The interplays between tumor cells and inflammatory cells during tumorigenesis. (A) The effect of tumor cells on inflammatory cells. Tumor cells secrete many cytokines to alter the microenvironment to promote tumor growth and invasion and to blunt the anti-tumorigenic immune response. (B) Inflammatory cells affect the genomic stability of tumor cells.
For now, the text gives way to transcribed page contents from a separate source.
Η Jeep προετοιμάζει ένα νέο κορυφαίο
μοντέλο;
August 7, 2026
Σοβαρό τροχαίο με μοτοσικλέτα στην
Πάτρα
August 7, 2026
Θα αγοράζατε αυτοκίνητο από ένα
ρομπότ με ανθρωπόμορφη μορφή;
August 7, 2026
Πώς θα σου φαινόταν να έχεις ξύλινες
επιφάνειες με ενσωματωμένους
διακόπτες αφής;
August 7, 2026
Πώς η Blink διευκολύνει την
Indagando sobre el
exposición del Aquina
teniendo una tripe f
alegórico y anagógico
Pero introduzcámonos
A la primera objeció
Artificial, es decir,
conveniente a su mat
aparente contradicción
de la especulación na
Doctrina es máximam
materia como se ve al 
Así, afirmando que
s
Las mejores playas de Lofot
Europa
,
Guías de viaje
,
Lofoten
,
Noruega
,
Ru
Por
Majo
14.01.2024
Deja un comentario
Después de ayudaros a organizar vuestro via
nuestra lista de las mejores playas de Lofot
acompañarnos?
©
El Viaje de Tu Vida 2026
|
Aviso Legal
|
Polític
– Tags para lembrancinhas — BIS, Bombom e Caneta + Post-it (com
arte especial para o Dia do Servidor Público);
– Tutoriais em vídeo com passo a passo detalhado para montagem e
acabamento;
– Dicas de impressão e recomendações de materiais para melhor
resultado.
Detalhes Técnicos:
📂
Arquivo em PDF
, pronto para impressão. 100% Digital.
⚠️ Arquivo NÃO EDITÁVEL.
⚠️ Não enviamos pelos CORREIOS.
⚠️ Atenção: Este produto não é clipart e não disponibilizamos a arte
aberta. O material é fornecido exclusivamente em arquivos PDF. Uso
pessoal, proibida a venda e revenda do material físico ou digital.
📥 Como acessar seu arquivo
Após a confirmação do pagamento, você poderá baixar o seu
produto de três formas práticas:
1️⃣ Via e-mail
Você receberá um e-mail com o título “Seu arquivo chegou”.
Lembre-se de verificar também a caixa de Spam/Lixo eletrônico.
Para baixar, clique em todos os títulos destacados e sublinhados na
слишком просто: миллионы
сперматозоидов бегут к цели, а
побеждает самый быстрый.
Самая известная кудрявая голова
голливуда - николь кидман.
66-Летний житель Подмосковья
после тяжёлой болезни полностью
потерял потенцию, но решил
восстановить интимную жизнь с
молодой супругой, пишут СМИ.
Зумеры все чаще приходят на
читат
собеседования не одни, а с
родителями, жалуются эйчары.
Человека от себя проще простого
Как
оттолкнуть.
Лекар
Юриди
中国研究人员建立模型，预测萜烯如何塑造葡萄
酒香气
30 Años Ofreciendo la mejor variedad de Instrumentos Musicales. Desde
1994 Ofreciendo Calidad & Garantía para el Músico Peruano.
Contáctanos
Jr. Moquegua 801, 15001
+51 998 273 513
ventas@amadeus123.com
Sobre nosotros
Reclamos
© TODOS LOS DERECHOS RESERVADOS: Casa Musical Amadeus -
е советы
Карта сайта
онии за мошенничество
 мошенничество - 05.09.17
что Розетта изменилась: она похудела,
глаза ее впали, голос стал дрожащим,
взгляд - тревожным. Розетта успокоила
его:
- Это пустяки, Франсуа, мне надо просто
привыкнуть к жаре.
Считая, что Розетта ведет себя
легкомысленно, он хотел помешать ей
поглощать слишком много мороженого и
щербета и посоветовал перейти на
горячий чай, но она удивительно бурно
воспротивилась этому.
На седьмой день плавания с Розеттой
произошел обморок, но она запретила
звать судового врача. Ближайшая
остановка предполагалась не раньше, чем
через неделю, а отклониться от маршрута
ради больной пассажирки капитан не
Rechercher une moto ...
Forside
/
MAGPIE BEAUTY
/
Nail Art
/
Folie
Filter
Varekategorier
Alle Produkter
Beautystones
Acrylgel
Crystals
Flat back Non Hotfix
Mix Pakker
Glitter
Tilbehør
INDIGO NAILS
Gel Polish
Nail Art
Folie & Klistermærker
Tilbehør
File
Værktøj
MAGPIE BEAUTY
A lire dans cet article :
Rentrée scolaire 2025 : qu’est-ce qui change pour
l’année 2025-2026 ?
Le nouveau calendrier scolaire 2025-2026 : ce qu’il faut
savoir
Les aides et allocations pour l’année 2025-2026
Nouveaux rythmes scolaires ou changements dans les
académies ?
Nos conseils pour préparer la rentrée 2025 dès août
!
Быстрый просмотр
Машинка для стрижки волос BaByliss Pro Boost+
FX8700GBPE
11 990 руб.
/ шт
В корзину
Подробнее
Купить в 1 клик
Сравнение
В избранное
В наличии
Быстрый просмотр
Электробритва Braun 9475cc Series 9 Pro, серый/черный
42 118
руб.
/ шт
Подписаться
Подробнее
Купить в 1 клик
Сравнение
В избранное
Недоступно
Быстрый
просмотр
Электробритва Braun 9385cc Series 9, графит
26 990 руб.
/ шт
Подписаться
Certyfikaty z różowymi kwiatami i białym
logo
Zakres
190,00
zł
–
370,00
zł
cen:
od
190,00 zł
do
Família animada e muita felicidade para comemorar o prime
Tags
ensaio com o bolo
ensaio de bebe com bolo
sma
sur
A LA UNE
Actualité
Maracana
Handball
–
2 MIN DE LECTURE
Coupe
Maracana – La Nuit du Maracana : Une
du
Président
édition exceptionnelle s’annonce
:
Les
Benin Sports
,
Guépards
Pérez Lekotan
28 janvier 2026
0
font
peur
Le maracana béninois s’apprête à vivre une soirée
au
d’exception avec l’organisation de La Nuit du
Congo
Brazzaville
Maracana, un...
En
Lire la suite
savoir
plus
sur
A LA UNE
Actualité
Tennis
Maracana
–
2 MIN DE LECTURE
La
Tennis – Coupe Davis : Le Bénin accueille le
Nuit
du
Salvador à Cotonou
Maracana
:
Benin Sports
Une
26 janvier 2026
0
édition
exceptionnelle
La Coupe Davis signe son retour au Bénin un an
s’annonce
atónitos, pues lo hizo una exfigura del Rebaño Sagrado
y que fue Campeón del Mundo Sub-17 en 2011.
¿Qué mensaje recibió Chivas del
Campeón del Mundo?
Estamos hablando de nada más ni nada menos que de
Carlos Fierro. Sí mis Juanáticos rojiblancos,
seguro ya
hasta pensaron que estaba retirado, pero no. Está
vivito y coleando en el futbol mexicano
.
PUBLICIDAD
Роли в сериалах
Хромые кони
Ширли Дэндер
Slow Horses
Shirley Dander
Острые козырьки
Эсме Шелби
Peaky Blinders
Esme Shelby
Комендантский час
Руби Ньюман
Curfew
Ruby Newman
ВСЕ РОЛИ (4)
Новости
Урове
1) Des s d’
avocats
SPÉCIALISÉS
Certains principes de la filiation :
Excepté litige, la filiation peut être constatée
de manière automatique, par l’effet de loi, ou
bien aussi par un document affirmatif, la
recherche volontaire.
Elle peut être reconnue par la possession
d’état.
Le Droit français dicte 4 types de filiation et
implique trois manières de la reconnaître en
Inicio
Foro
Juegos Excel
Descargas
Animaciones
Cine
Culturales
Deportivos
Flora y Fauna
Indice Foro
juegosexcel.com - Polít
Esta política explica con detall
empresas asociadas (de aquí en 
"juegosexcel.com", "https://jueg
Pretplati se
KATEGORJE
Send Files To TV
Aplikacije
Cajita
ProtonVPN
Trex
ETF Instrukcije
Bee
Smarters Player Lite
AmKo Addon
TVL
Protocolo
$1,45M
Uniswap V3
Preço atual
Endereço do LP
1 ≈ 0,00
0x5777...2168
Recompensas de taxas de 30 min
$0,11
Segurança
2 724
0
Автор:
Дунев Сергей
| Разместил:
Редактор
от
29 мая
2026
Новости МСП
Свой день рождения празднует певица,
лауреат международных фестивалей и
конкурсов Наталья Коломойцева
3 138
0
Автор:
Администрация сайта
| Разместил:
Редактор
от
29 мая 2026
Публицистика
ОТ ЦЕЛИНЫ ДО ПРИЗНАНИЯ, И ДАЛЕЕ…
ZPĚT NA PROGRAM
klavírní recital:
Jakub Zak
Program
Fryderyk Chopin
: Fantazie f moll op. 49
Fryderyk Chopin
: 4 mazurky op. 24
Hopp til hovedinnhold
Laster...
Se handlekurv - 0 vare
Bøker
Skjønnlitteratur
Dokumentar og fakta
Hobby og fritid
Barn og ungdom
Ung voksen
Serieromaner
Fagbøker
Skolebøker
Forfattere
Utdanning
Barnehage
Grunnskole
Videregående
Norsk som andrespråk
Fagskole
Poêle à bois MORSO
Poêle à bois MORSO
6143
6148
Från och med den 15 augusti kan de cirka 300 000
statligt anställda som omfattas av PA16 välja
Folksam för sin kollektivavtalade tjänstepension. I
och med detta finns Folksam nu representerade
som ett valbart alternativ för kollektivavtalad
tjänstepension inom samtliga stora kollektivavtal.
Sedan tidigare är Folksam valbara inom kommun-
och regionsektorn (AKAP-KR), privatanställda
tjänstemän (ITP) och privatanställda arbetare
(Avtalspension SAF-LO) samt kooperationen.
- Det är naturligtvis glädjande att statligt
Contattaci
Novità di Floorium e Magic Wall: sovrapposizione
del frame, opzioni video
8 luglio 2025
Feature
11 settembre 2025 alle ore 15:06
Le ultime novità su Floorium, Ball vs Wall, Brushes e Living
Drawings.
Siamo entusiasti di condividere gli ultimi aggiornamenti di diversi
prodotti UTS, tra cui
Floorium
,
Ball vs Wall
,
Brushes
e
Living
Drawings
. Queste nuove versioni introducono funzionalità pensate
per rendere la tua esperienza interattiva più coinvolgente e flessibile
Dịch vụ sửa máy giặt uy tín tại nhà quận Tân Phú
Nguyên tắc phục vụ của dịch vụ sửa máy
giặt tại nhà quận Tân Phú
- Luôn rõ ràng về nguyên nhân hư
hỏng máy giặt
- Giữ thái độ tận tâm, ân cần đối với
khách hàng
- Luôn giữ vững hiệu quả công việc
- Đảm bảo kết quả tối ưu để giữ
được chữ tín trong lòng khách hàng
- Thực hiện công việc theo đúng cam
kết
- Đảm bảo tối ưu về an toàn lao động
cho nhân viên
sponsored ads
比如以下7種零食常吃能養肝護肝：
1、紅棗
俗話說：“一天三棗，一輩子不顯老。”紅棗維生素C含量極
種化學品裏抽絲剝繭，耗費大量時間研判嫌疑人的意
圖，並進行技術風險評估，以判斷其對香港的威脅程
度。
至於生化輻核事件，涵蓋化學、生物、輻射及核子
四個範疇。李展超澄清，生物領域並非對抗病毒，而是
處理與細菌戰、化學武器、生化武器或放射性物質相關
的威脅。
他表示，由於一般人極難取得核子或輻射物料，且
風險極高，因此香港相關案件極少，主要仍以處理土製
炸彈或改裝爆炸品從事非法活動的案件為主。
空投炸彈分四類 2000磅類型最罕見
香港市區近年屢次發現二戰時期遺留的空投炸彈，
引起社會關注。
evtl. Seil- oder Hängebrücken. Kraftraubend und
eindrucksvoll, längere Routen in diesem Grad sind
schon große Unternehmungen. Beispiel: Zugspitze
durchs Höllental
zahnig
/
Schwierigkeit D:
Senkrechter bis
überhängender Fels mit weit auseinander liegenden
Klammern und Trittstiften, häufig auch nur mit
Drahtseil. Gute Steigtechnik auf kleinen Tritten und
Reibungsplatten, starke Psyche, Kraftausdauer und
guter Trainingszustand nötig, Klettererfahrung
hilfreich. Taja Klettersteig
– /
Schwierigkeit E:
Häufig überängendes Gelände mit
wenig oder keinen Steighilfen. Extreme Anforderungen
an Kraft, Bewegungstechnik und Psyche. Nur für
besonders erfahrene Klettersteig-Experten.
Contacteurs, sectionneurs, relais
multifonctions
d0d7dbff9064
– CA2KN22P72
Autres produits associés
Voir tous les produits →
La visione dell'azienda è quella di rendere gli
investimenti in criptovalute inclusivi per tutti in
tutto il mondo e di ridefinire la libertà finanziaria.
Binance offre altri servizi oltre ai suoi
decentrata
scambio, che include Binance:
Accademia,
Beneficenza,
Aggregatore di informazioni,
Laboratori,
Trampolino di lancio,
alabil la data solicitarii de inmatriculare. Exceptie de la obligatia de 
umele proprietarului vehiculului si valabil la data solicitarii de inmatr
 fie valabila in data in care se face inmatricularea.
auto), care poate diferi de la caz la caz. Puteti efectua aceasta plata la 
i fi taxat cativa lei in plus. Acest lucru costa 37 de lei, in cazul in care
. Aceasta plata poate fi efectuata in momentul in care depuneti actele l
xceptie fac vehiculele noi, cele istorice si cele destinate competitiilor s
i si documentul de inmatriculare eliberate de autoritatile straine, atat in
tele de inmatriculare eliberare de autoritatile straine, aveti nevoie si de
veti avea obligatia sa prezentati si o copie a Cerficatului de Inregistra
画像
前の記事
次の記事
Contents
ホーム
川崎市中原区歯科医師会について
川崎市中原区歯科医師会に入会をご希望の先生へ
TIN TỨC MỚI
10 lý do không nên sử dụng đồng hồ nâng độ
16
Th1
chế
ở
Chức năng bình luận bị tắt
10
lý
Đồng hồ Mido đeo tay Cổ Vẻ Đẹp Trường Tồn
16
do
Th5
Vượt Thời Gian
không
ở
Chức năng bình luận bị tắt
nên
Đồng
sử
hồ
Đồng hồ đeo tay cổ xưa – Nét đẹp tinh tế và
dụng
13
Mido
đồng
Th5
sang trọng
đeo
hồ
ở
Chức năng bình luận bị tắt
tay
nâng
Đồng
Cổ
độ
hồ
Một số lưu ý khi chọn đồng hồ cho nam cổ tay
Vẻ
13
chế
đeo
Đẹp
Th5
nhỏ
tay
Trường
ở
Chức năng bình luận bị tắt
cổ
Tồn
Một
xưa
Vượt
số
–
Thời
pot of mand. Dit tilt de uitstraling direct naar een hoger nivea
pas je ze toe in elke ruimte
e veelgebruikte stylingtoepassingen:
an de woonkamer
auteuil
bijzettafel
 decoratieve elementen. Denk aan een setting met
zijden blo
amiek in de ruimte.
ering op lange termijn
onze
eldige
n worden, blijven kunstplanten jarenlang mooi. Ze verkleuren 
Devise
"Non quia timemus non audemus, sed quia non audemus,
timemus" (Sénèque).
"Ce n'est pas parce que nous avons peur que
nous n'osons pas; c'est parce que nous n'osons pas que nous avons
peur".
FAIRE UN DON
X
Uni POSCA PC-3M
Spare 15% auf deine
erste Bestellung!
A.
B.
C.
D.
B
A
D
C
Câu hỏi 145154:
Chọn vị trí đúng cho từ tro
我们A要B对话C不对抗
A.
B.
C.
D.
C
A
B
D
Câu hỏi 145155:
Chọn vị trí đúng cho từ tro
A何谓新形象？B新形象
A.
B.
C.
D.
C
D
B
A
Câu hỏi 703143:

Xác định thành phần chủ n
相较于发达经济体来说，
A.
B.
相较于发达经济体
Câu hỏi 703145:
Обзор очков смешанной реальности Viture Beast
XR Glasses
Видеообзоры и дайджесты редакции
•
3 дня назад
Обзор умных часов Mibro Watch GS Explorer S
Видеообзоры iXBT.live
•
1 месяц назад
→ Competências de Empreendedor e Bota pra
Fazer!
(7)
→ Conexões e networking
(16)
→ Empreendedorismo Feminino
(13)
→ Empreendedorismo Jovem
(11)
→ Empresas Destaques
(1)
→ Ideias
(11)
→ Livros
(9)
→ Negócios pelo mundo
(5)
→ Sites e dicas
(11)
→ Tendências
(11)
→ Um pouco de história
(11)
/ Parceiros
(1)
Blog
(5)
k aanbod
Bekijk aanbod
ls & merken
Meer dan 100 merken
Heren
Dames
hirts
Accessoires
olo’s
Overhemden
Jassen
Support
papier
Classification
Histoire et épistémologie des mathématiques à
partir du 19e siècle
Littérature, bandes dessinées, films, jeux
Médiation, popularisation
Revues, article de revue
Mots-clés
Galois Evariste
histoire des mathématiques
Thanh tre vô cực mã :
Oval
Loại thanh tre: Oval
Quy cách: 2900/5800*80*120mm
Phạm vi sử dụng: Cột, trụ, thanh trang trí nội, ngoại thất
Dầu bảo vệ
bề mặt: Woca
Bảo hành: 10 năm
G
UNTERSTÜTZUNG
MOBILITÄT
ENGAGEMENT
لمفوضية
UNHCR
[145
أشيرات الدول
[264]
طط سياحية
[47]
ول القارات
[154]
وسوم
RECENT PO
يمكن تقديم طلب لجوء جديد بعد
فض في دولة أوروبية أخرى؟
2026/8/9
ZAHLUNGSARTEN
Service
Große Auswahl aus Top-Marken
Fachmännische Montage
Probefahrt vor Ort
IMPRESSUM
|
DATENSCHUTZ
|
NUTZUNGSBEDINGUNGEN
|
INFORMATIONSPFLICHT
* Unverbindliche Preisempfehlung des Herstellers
AID: activation-induced cytidine deaminase; DNMT1: DNA methyltransferase 1. (C) Inflammatory cells enhance tumor cell proliferation and survival through autocrine and paracrine signaling. (D) Inflammatory cells promote tumor cell migration, invasion, and metastasis through cytokine and chemokine production. COX-2: cyclooxygenase 2; MMP: matrix metalloproteinase; E-cad: E-cadherin; EMT: epithelial-mesenchymal transition; sLex: sialyl Lewis X; CXCR: CXC chemokine receptor; BV: blood vessel.

Figure 5

CBD’s effects on cancer cells and infiltrating immune cells. (A) Through its interactions with the CB₁, CB₂, and TRPV1 receptors, CBD induces cell cycle arrest and apoptosis in cancer cells. (B) CBD also binds the CB₁ and CB₂ receptors on the infiltrating inflammatory cells and disrupts the pro-tumorigenic cytokine production, thus leading to ineffective immunosuppression and promoting tumor cell death. ROS production by phagocytic cells disrupts the ER and mitochondrial homeostasis in tumor cells leading to apoptosis. UPR: unfolded protein response.